START Supplied information

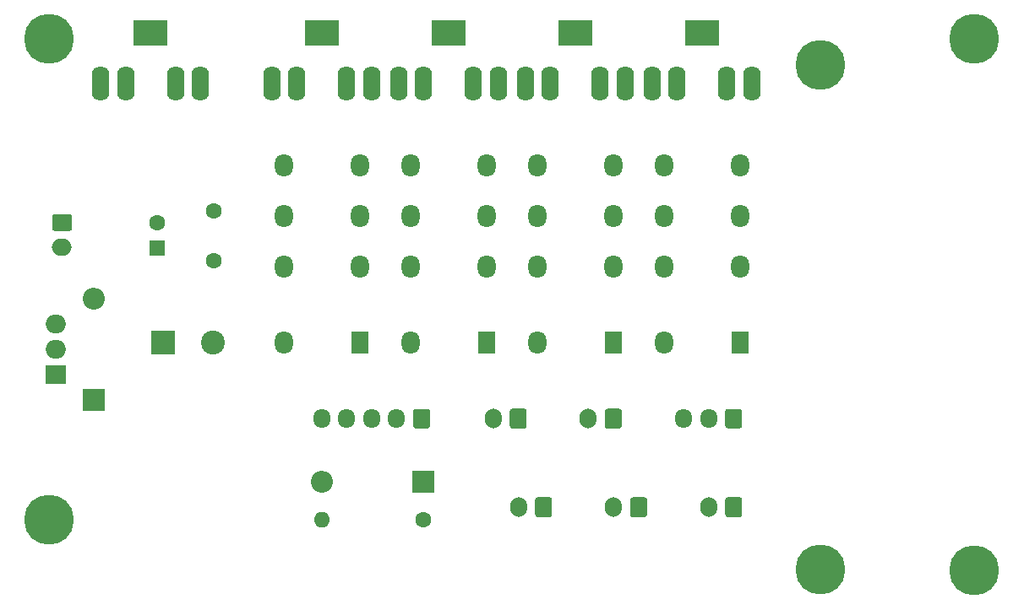
<source format=gts>
%TF.GenerationSoftware,KiCad,Pcbnew,(5.1.8)-1*%
%TF.CreationDate,2021-01-28T21:24:41+01:00*%
%TF.ProjectId,VU Switch,56552053-7769-4746-9368-2e6b69636164,rev?*%
%TF.SameCoordinates,Original*%
%TF.FileFunction,Soldermask,Top*%
%TF.FilePolarity,Negative*%
%FSLAX46Y46*%
G04 Gerber Fmt 4.6, Leading zero omitted, Abs format (unit mm)*
G04 Created by KiCad (PCBNEW (5.1.8)-1) date 2021-01-28 21:24:41*
%MOMM*%
%LPD*%
G01*
G04 APERTURE LIST*
%ADD10O,1.800000X2.300000*%
%ADD11R,1.800000X2.300000*%
%ADD12O,1.700000X1.950000*%
%ADD13R,2.200000X2.200000*%
%ADD14O,2.200000X2.200000*%
%ADD15O,1.700000X2.000000*%
%ADD16C,1.600000*%
%ADD17C,5.000000*%
%ADD18R,2.400000X2.400000*%
%ADD19C,2.400000*%
%ADD20R,1.600000X1.600000*%
%ADD21O,1.750000X3.500000*%
%ADD22R,3.500000X2.500000*%
%ADD23O,1.600000X1.600000*%
%ADD24R,2.000000X1.905000*%
%ADD25O,2.000000X1.905000*%
%ADD26O,2.000000X1.700000*%
G04 APERTURE END LIST*
D10*
%TO.C,K1*%
X153670000Y-83820000D03*
X153670000Y-76200000D03*
X153670000Y-71120000D03*
X153670000Y-66040000D03*
X161290000Y-66040000D03*
X161290000Y-71120000D03*
X161290000Y-76200000D03*
D11*
X161290000Y-83820000D03*
%TD*%
D10*
%TO.C,K2*%
X140970000Y-83820000D03*
X140970000Y-76200000D03*
X140970000Y-71120000D03*
X140970000Y-66040000D03*
X148590000Y-66040000D03*
X148590000Y-71120000D03*
X148590000Y-76200000D03*
D11*
X148590000Y-83820000D03*
%TD*%
D10*
%TO.C,K3*%
X128270000Y-83820000D03*
X128270000Y-76200000D03*
X128270000Y-71120000D03*
X128270000Y-66040000D03*
X135890000Y-66040000D03*
X135890000Y-71120000D03*
X135890000Y-76200000D03*
D11*
X135890000Y-83820000D03*
%TD*%
D10*
%TO.C,K4*%
X115570000Y-83820000D03*
X115570000Y-76200000D03*
X115570000Y-71120000D03*
X115570000Y-66040000D03*
X123190000Y-66040000D03*
X123190000Y-71120000D03*
X123190000Y-76200000D03*
D11*
X123190000Y-83820000D03*
%TD*%
%TO.C,J3*%
G36*
G01*
X130230000Y-90715000D02*
X130230000Y-92165000D01*
G75*
G02*
X129980000Y-92415000I-250000J0D01*
G01*
X128780000Y-92415000D01*
G75*
G02*
X128530000Y-92165000I0J250000D01*
G01*
X128530000Y-90715000D01*
G75*
G02*
X128780000Y-90465000I250000J0D01*
G01*
X129980000Y-90465000D01*
G75*
G02*
X130230000Y-90715000I0J-250000D01*
G01*
G37*
D12*
X126880000Y-91440000D03*
X124380000Y-91440000D03*
X121880000Y-91440000D03*
X119380000Y-91440000D03*
%TD*%
D13*
%TO.C,D2*%
X129540000Y-97790000D03*
D14*
X119380000Y-97790000D03*
%TD*%
%TO.C,J10*%
G36*
G01*
X161505000Y-99580000D02*
X161505000Y-101080000D01*
G75*
G02*
X161255000Y-101330000I-250000J0D01*
G01*
X160055000Y-101330000D01*
G75*
G02*
X159805000Y-101080000I0J250000D01*
G01*
X159805000Y-99580000D01*
G75*
G02*
X160055000Y-99330000I250000J0D01*
G01*
X161255000Y-99330000D01*
G75*
G02*
X161505000Y-99580000I0J-250000D01*
G01*
G37*
D15*
X158155000Y-100330000D03*
%TD*%
%TO.C,J2*%
G36*
G01*
X142455000Y-99580000D02*
X142455000Y-101080000D01*
G75*
G02*
X142205000Y-101330000I-250000J0D01*
G01*
X141005000Y-101330000D01*
G75*
G02*
X140755000Y-101080000I0J250000D01*
G01*
X140755000Y-99580000D01*
G75*
G02*
X141005000Y-99330000I250000J0D01*
G01*
X142205000Y-99330000D01*
G75*
G02*
X142455000Y-99580000I0J-250000D01*
G01*
G37*
X139105000Y-100330000D03*
%TD*%
%TO.C,J13*%
X148630000Y-100330000D03*
G36*
G01*
X151980000Y-99580000D02*
X151980000Y-101080000D01*
G75*
G02*
X151730000Y-101330000I-250000J0D01*
G01*
X150530000Y-101330000D01*
G75*
G02*
X150280000Y-101080000I0J250000D01*
G01*
X150280000Y-99580000D01*
G75*
G02*
X150530000Y-99330000I250000J0D01*
G01*
X151730000Y-99330000D01*
G75*
G02*
X151980000Y-99580000I0J-250000D01*
G01*
G37*
%TD*%
D16*
%TO.C,C3*%
X108585000Y-75565000D03*
X108585000Y-70565000D03*
%TD*%
D17*
%TO.C,A1*%
X169345000Y-106580000D03*
X169345000Y-55980000D03*
%TD*%
%TO.C,M1*%
X92075000Y-101600000D03*
%TD*%
%TO.C,M2*%
X184785000Y-106680000D03*
%TD*%
%TO.C,M3*%
X184785000Y-53340000D03*
%TD*%
%TO.C,M4*%
X92075000Y-53340000D03*
%TD*%
D18*
%TO.C,C1*%
X103505000Y-83820000D03*
D19*
X108505000Y-83820000D03*
%TD*%
D16*
%TO.C,C2*%
X102870000Y-71795000D03*
D20*
X102870000Y-74295000D03*
%TD*%
D14*
%TO.C,D1*%
X96520000Y-79375000D03*
D13*
X96520000Y-89535000D03*
%TD*%
D21*
%TO.C,J4*%
X154980000Y-57766000D03*
X159980000Y-57766000D03*
X152480000Y-57766000D03*
X162480000Y-57766000D03*
D22*
X157480000Y-52760000D03*
%TD*%
%TO.C,J5*%
X144780000Y-52760000D03*
D21*
X149780000Y-57766000D03*
X139780000Y-57766000D03*
X147280000Y-57766000D03*
X142280000Y-57766000D03*
%TD*%
%TO.C,J6*%
X129580000Y-57766000D03*
X134580000Y-57766000D03*
X127080000Y-57766000D03*
X137080000Y-57766000D03*
D22*
X132080000Y-52760000D03*
%TD*%
%TO.C,J7*%
X119380000Y-52760000D03*
D21*
X124380000Y-57766000D03*
X114380000Y-57766000D03*
X121880000Y-57766000D03*
X116880000Y-57766000D03*
%TD*%
D22*
%TO.C,J8*%
X102235000Y-52760000D03*
D21*
X107235000Y-57766000D03*
X97235000Y-57766000D03*
X104735000Y-57766000D03*
X99735000Y-57766000D03*
%TD*%
%TO.C,J9*%
G36*
G01*
X161505000Y-90715000D02*
X161505000Y-92165000D01*
G75*
G02*
X161255000Y-92415000I-250000J0D01*
G01*
X160055000Y-92415000D01*
G75*
G02*
X159805000Y-92165000I0J250000D01*
G01*
X159805000Y-90715000D01*
G75*
G02*
X160055000Y-90465000I250000J0D01*
G01*
X161255000Y-90465000D01*
G75*
G02*
X161505000Y-90715000I0J-250000D01*
G01*
G37*
D12*
X158155000Y-91440000D03*
X155655000Y-91440000D03*
%TD*%
D15*
%TO.C,J11*%
X146090000Y-91440000D03*
G36*
G01*
X149440000Y-90690000D02*
X149440000Y-92190000D01*
G75*
G02*
X149190000Y-92440000I-250000J0D01*
G01*
X147990000Y-92440000D01*
G75*
G02*
X147740000Y-92190000I0J250000D01*
G01*
X147740000Y-90690000D01*
G75*
G02*
X147990000Y-90440000I250000J0D01*
G01*
X149190000Y-90440000D01*
G75*
G02*
X149440000Y-90690000I0J-250000D01*
G01*
G37*
%TD*%
%TO.C,J12*%
G36*
G01*
X139915000Y-90690000D02*
X139915000Y-92190000D01*
G75*
G02*
X139665000Y-92440000I-250000J0D01*
G01*
X138465000Y-92440000D01*
G75*
G02*
X138215000Y-92190000I0J250000D01*
G01*
X138215000Y-90690000D01*
G75*
G02*
X138465000Y-90440000I250000J0D01*
G01*
X139665000Y-90440000D01*
G75*
G02*
X139915000Y-90690000I0J-250000D01*
G01*
G37*
X136565000Y-91440000D03*
%TD*%
D16*
%TO.C,R1*%
X129540000Y-101600000D03*
D23*
X119380000Y-101600000D03*
%TD*%
D24*
%TO.C,U1*%
X92710000Y-86995000D03*
D25*
X92710000Y-84455000D03*
X92710000Y-81915000D03*
%TD*%
%TO.C,J1*%
G36*
G01*
X92595000Y-70905000D02*
X94095000Y-70905000D01*
G75*
G02*
X94345000Y-71155000I0J-250000D01*
G01*
X94345000Y-72355000D01*
G75*
G02*
X94095000Y-72605000I-250000J0D01*
G01*
X92595000Y-72605000D01*
G75*
G02*
X92345000Y-72355000I0J250000D01*
G01*
X92345000Y-71155000D01*
G75*
G02*
X92595000Y-70905000I250000J0D01*
G01*
G37*
D26*
X93345000Y-74255000D03*
%TD*%
M02*

</source>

END Supplied information

## [Work instruction]
If a line in the records above contains the string "LIST", copy that line out.

## [Response]
G04 APERTURE LIST*
G04 APERTURE END LIST*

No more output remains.